A few years ago I worked at a hospital as a constant observer. It was a transitional job as I tried to figure out the next step of my life. What exactly is a constant observer? one might reasonably ask. A constant observer is basically a nurse’s aide who stays in one room to be with patients who might be a harm to themselves or others. Hospitals try very hard not to tie people down on their beds anymore. There are a lot of reasons I might be assigned to a patient: dementia, adverse reaction to medication, brain injury, detoxing, or suicide watch, to name some. I saw people at their most vulnerable state. This is the fourth in what I plan to be a series of vignettes on my experiences in the hospital.
He looked like a caged animal. I went into his room in the morning, and he was there only in a diaper, a grown man probably in his 70s, a retired farmer, on his hands and knees on the bed, which was covered with a mesh enclosure to make sure he didn’t get out of bed during the night. I was supposed to wash him up and have him ready for the occupational therapist, who would help him get his clothes on. I wasn’t used to washing up a moving target. I asked the nurse aide to help me—she was a little put out I couldn’t do it by myself. His diaper needed to be changed as well. And the bed linens, but that could be taken care of when he got up.
I had been with him the entire previous weekend down on Neuro Acute. He had fallen down the basement steps and hit his head, causing internal bleeding. He had more tubes and lines when he was down there. A central line, a feeding tube down the nose, telemetry leads, a catheter. He picked at everything—it was a constant battle so he wouldn’t pull things out or off. The tele- leads weren’t a big deal, just an annoyance, but the others were serious. I couldn’t let him get a hand on them or it would be big trouble. He grabbed all of them at one point or another. I would grab his hand so he couldn’t continue pulling. Then I had to pry his fingers off one at a time from the tube or line. Sometimes he would try to roll over or get on all fours, which was a problem with so much attached to him. I felt like I was wrestling him in order to keep him safe.
He looked like a writer I had known while I was in grad school. In fact, the resemblance was rather unnerving. It made me feel protective of him, that he was in my charge, that his care was my responsibility. So that’s why it especially hurt when I got chewed out by a nurse down on Neuro for not alerting her right away when some machine started beeping. Things were always beeping in his room: bed alarms, telemetry monitors, IV pumps. I was still pretty new at the job and didn’t know what was a priority and when I should get the nurse right away. This time it was a leak from his central line. I put on the call light. Eventually his nurse was able to come to the room and check, only to find that some med that he needed had leaked onto his chest. The connection between the central line and IV pump had been tenuous. Instead of putting on the call light, I should have found her immediately. Now she couldn’t properly chart how much medicine he had received. I had screwed up.

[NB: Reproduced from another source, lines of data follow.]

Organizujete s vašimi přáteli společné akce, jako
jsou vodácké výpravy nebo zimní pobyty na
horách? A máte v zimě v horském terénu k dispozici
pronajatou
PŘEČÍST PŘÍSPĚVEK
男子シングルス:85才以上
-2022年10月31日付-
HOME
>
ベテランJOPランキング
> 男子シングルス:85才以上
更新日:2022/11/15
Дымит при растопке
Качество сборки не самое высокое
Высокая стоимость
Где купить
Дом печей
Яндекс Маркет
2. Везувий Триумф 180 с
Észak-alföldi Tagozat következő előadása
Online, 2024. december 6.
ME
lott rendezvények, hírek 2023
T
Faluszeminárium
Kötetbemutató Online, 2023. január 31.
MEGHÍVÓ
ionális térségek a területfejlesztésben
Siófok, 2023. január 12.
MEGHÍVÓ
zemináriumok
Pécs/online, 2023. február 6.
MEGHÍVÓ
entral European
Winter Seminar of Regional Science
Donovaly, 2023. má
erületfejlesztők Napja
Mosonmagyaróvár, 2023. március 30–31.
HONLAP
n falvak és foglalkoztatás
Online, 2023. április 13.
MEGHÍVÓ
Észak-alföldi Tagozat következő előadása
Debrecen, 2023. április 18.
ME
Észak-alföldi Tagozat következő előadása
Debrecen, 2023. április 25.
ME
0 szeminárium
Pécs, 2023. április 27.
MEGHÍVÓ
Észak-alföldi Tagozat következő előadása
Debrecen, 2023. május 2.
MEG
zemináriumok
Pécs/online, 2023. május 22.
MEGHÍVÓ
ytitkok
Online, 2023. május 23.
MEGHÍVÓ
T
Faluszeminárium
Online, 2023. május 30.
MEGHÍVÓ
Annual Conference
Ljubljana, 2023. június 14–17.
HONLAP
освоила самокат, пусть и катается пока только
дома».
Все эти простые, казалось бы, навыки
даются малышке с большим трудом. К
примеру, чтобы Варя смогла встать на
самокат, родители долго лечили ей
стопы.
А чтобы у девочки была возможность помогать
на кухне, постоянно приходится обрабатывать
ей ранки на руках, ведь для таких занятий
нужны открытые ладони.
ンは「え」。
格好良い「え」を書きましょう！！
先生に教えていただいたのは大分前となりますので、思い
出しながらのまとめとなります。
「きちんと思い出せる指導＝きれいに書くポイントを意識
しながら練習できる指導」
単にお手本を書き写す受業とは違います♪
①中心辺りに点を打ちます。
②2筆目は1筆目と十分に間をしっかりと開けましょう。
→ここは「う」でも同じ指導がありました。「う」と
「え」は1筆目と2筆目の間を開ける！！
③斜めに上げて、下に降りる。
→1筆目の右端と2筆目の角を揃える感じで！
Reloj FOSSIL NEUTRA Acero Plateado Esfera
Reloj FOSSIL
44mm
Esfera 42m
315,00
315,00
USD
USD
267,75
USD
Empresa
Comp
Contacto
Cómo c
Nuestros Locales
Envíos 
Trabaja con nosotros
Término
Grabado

When he was upstairs later in Rehab—a halfway unit intended to transition patients out of the hospital and where I found him on all fours like a naked animal—he did manage to dislodge his feeding tube. I couldn’t stop him in time. It was the last evening I spent with him before he was transferred to a nursing home. Earlier he had begun to smile and even make jokes. He pretended that he was going to drop a cup, and then smiled broadly when I fell for it. He still couldn’t talk, but I could see the pleasure he got from this normal human interaction.

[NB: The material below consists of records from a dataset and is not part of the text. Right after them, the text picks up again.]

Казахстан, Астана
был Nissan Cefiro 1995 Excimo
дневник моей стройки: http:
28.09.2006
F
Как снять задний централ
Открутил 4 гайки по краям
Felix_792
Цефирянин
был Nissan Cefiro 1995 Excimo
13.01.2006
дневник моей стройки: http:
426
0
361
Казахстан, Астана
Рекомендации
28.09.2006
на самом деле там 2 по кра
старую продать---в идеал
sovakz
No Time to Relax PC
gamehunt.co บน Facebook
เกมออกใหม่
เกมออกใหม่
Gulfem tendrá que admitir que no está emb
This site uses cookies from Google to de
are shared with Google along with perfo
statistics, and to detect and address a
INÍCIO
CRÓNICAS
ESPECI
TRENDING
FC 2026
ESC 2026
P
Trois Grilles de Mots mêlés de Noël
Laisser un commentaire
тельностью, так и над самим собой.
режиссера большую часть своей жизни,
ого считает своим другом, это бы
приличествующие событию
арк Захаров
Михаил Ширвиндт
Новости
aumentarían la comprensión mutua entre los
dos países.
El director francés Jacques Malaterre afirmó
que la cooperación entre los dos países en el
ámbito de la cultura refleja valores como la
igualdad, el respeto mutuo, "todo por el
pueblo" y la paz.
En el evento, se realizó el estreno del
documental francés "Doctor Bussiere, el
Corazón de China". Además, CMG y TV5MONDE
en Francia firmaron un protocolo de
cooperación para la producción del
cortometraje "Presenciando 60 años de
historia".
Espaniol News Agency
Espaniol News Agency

Before he left for the nursing home, he curled up on a couch in his room (the couch was a pull out bed for guests). Still tethered to an IV pump on a stand with wheels, he seemed like my sleeping child that I was watching over. I put a blanket on him so he wouldn’t get chilled. My shift was almost over. I turned the lights off in the room. It was already dark outside on a late November afternoon. And we both waited to leave the hospital.